Set task.
Answer these questions using the passage below about the Greenwich Gazette:
1. In what year did inmates edit and publish the magazine?
2. What address gave the serial its name?
3. Which side won the debate on whether movies contributed to juvenile delinquency, and how was it decided?

Passage to read.
▶

In celebration of Women’s History Month, RBSC is highlighting a portion of women in America who receive very little attention and who continue to be among the most marginalized: women in prison.
This magazine, Greenwich Gazette, was edited and published in 1939 by inmates of the House of Detention for Women in New York City. This is the only available copy and no other issues have been identified. The publication was a “vehicle for self expression” and for creative work. The prison’s address was 10 Greenwich Avenue, which gave the serial its name.
The pages of the Gazette include poetry, commentary on current events and politics (the need for an anti-child labor amendment, opposition to a law that would make it illegal for a husband and wife to both hold teaching positions), personal reminiscences, short fiction, book reviews, as well as the outcome of a debate on whether movies contributed to juvenile delinquency (the “affirmatives” won by audience vote). One lighthearted entry, “A Musical Correspondence,” was composed by using contemporary song titles as phrases.

◀

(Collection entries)
▶

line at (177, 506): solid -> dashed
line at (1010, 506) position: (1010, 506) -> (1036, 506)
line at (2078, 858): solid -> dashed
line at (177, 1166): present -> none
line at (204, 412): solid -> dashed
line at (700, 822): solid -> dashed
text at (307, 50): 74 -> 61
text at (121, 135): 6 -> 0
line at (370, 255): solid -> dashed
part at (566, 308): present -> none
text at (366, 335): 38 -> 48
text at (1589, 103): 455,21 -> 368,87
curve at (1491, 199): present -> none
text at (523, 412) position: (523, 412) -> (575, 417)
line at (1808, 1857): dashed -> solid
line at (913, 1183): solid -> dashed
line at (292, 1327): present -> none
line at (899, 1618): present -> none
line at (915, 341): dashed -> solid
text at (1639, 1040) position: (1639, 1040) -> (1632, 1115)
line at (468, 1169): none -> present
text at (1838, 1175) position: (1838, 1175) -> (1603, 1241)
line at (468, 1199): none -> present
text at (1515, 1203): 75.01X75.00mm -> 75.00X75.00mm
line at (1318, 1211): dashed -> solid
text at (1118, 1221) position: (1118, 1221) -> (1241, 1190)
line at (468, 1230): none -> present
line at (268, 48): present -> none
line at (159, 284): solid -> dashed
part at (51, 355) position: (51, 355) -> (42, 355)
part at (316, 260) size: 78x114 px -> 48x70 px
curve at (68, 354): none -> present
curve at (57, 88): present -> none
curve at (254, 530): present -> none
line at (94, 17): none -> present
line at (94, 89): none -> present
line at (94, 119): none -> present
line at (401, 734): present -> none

◀

Correct output.
1. 1939
2. 10 Greenwich Avenue
3. The "affirmatives" won, by audience vote.